- **Source information**:

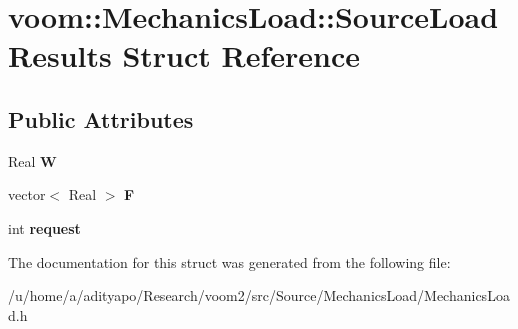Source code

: \hypertarget{structvoom_1_1_mechanics_load_1_1_source_load_results}{
\section{voom::MechanicsLoad::SourceLoadResults Struct Reference}
\label{structvoom_1_1_mechanics_load_1_1_source_load_results}
}
\subsection*{Public Attributes}
\begin{DoxyCompactItemize}
\item 
\hypertarget{structvoom_1_1_mechanics_load_1_1_source_load_results_ac43e13a504f568f44905a739e0873af7}{
Real {\bfseries W}}
\label{structvoom_1_1_mechanics_load_1_1_source_load_results_ac43e13a504f568f44905a739e0873af7}

\item 
\hypertarget{structvoom_1_1_mechanics_load_1_1_source_load_results_ae4ebcc2c4643cde11db4575356d02ee5}{
vector$<$ Real $>$ {\bfseries F}}
\label{structvoom_1_1_mechanics_load_1_1_source_load_results_ae4ebcc2c4643cde11db4575356d02ee5}

\item 
\hypertarget{structvoom_1_1_mechanics_load_1_1_source_load_results_a59415873eaca4e29c3cbfb99501de065}{
int {\bfseries request}}
\label{structvoom_1_1_mechanics_load_1_1_source_load_results_a59415873eaca4e29c3cbfb99501de065}

\end{DoxyCompactItemize}


The documentation for this struct was generated from the following file:\begin{DoxyCompactItemize}
\item 
/u/home/a/adityapo/Research/voom2/src/Source/MechanicsLoad/MechanicsLoad.h\end{DoxyCompactItemize}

- **What you are asked to do**:
Transcribe all records verbatim, no pictures.

- **Worked solution**:
Source code

: \hypertarget{structvoom_1_1_mechanics_load_1_1_source_load_results}{
\section{voom::MechanicsLoad::SourceLoadResults Struct Reference}
\label{structvoom_1_1_mechanics_load_1_1_source_load_results}
}
\subsection*{Public Attributes}
\begin{DoxyCompactItemize}
\item 
\hypertarget{structvoom_1_1_mechanics_load_1_1_source_load_results_ac43e13a504f568f44905a739e0873af7}{
Real {\bfseries W}}
\label{structvoom_1_1_mechanics_load_1_1_source_load_results_ac43e13a504f568f44905a739e0873af7}

\item 
\hypertarget{structvoom_1_1_mechanics_load_1_1_source_load_results_ae4ebcc2c4643cde11db4575356d02ee5}{
vector$<$ Real $>$ {\bfseries F}}
\label{structvoom_1_1_mechanics_load_1_1_source_load_results_ae4ebcc2c4643cde11db4575356d02ee5}

\item 
\hypertarget{structvoom_1_1_mechanics_load_1_1_source_load_results_a59415873eaca4e29c3cbfb99501de065}{
int {\bfseries request}}
\label{structvoom_1_1_mechanics_load_1_1_source_load_results_a59415873eaca4e29c3cbfb99501de065}

\end{DoxyCompactItemize}


The documentation for this struct was generated from the following file:\begin{DoxyCompactItemize}
\item 
/u/home/a/adityapo/Research/voom2/src/Source/MechanicsLoad/MechanicsLoad.h\end{DoxyCompactItemize}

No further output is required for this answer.